Capital requirements ought to be the soft padding that lets the market bounce around without doing any damage. But when they are too high, capital requirements, rather than economics, set the price of a security.

The proposed Solvency II capital charges for securitizations have been close to, or beyond that level. Starting at 7% per year of duration in the first draft, the charge has come down, first to 4.3% and then in the latest draft, to 2.1%.

This still means a 10.5% capital charge for five year senior RMBS notes (an asset class with no realised losses in Europe), but might mean, at last, that securitizations are investable for insurers, unlike the 35% capital charge in the first draft.

But the journey to this point is troubling. The technocrats in the insurance regulator have gone through rounds of impact studies to come up with their numbers (that’s how they knew to make the final charge 2.1%, not 2%).

But this has been totally overridden by politics — the European Commission sent letters, Mario Draghi has made speeches, and now the securitization market must be revived by regulatory fiat, so the charges have been slashed.

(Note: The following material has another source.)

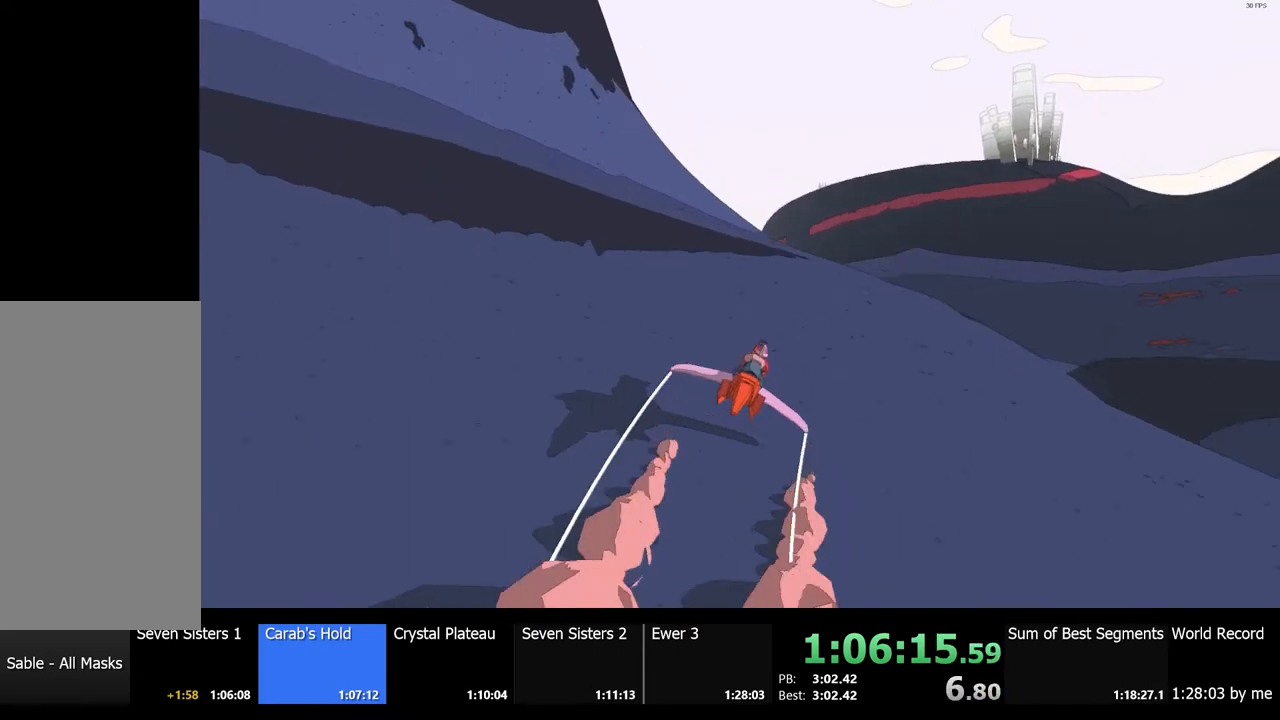
{"keys": ["w"], "mouse": [], "events": [[300, "a", "down"], [367, "a", "up"]]}
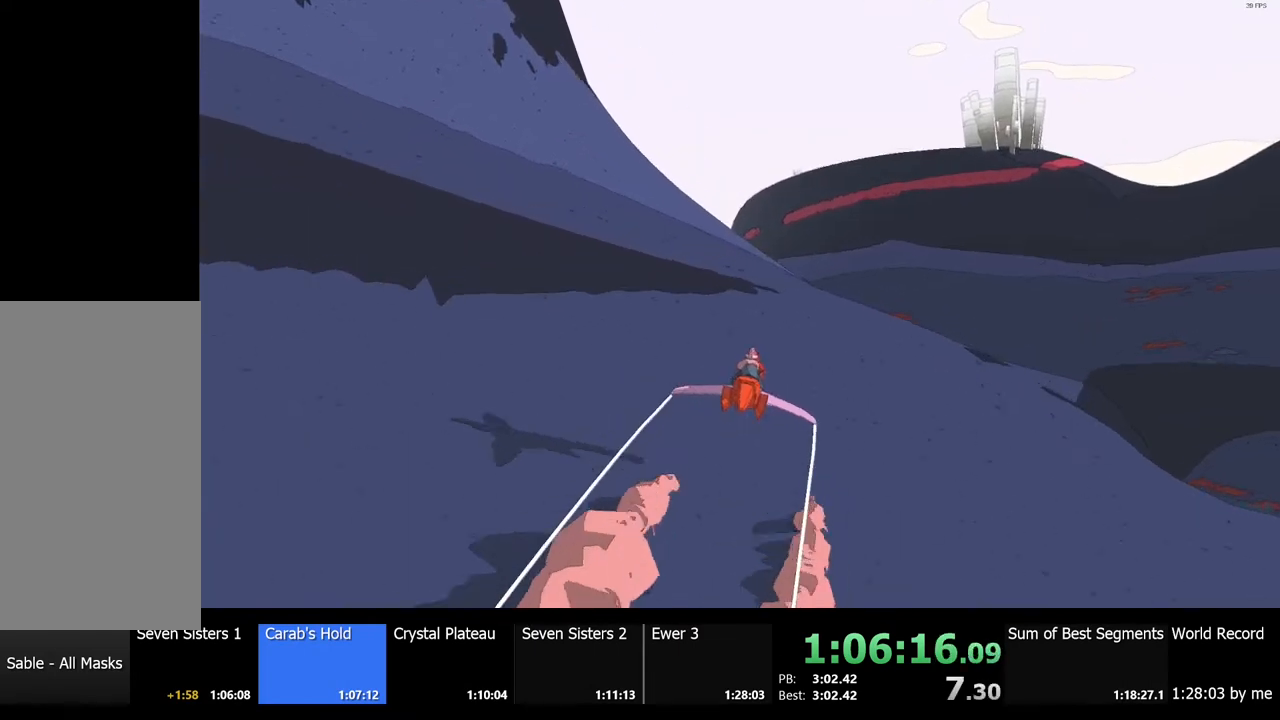
{"keys": ["w"], "mouse": [], "events": [[367, "d", "down"], [434, "d", "up"]]}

The securitization industry, GlobalCapital believes, is an essential part of a well-functioning capital market. But in Europe, it has done extraordinarily well to hitch its star to the politically unassailable project of SME lending, and in doing so, has thoroughly undermined the fiction that capital charges are set by anything other than politics.

Will Europe’s leaders, GlobalCapital wonders, use capital charges to deflate the bubble in SME lending coming in 10 years' time?